The Ghost In The Shell movie has started shooting. The big-screen version of the Manga series is being brought to the screen by Snow White and the Huntsman director Rupert Sanders, and will star Scarlett Johansson as a special-ops cyborg who is part of a task force named Section 9 that deals in the most dangerous criminals and extremists.
In more casting news, Michael Pitt, an alumni from Boardwalk Empire and the Hannibal TV series, has joined the film and will play its villain. He will play the character of The Laughing Man in the Ghost In The Shell movie, a part that The Hollywood Reporter describes as an ‘antagonist [who is] is a bitter and vengeful man with a body that is part robot.’
Michael Pitt
Jonathan Herman wrote the script for the Ghost In The Shell movie, and Avi Arad and Steven Paul are producing.

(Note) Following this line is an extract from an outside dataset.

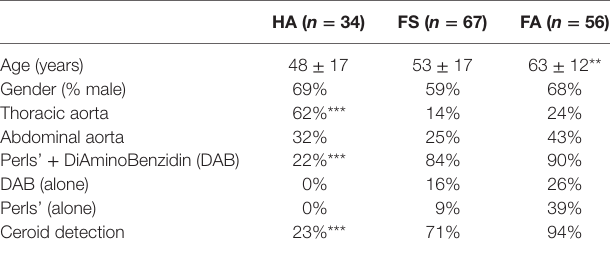
TaBle 2 | Stages of early lesions in the thoracic and abdominal aortas according to subject age and gender.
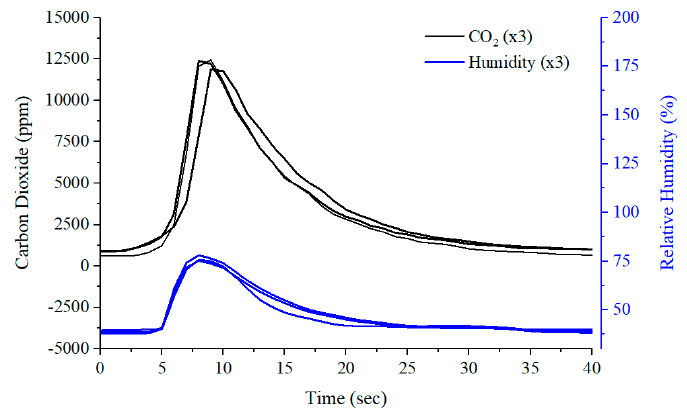
Figure 11. Breath sampling reproducibility using carbon dioxide and humidity sensor readings.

Primarily set in the mid-twenty-first century in the fictional Japanese city of Niihama, otherwise known as New Port City, the manga and the many anime adaptations follow the members of Public Security Section 9, a special-operations task-force made up of former military officers and police detectives. Political intrigue and counter-terrorism operations are standard fare for Section 9, but the various actions of corrupt officials, companies, and cyber-criminals in each scenario are unique and require the diverse skills of Section 9’s staff to prevent a series of incidents from escalating.
In this cyberpunk iteration of a possible future, computer technology has advanced to the point that many members of the public possess cyberbrains, technology that allows them to interface their biological brain with various networks. The level of cyberization varies from simple minimal interfaces to almost complete replacement of the brain with cybernetic parts, in cases of severe trauma. This can also be combined with various levels of prostheses, with a fully prosthetic body enabling a person to become a cyborg. The heroine of Ghost in the Shell, Major Motoko Kusanagi, is such a cyborg, having had a terrible accident befall her as a child that ultimately required that she use a full-body prosthesis to house her cyberbrain. This high level of cyberization, however, opens the brain up to attacks from highly skilled hackers, with the most dangerous being those who will hack a person to bend to their whims.
The Ghost In The Shell movie has a release date set for March 17, 2016.